Saved data entries:
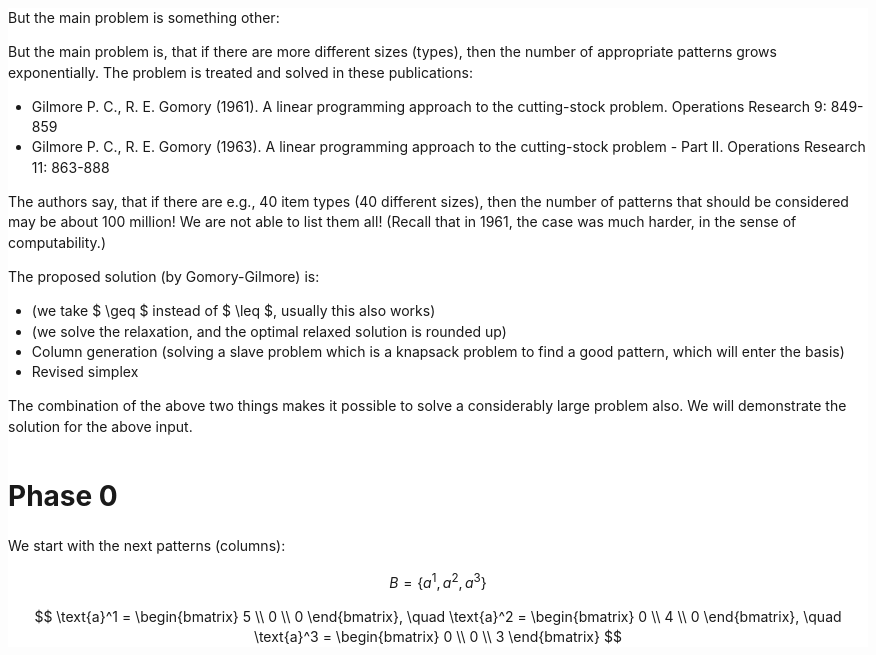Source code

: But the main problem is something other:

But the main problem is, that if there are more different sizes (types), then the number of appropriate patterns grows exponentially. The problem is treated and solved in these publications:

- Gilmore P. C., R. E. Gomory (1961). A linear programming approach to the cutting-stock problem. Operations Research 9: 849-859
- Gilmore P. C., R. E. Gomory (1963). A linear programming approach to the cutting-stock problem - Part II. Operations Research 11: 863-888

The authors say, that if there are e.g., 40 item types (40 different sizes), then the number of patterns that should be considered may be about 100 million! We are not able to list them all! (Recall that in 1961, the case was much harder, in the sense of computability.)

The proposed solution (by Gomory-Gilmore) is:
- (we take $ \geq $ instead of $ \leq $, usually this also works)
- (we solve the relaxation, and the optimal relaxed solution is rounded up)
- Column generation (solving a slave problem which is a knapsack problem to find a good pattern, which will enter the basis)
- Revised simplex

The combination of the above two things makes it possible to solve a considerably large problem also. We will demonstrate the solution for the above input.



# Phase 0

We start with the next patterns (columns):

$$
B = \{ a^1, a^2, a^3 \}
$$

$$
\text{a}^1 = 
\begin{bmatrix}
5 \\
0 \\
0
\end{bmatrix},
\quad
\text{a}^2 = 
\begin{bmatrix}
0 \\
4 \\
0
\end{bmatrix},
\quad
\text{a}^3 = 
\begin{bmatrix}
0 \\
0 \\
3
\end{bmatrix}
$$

__Work to be completed__
Return a copy of every line in the records that includes the string "also".

__Answer to the problem__
- (we take $ \geq $ instead of $ \leq $, usually this also works)
The combination of the above two things makes it possible to solve a considerably large problem also. We will demonstrate the solution for the above input.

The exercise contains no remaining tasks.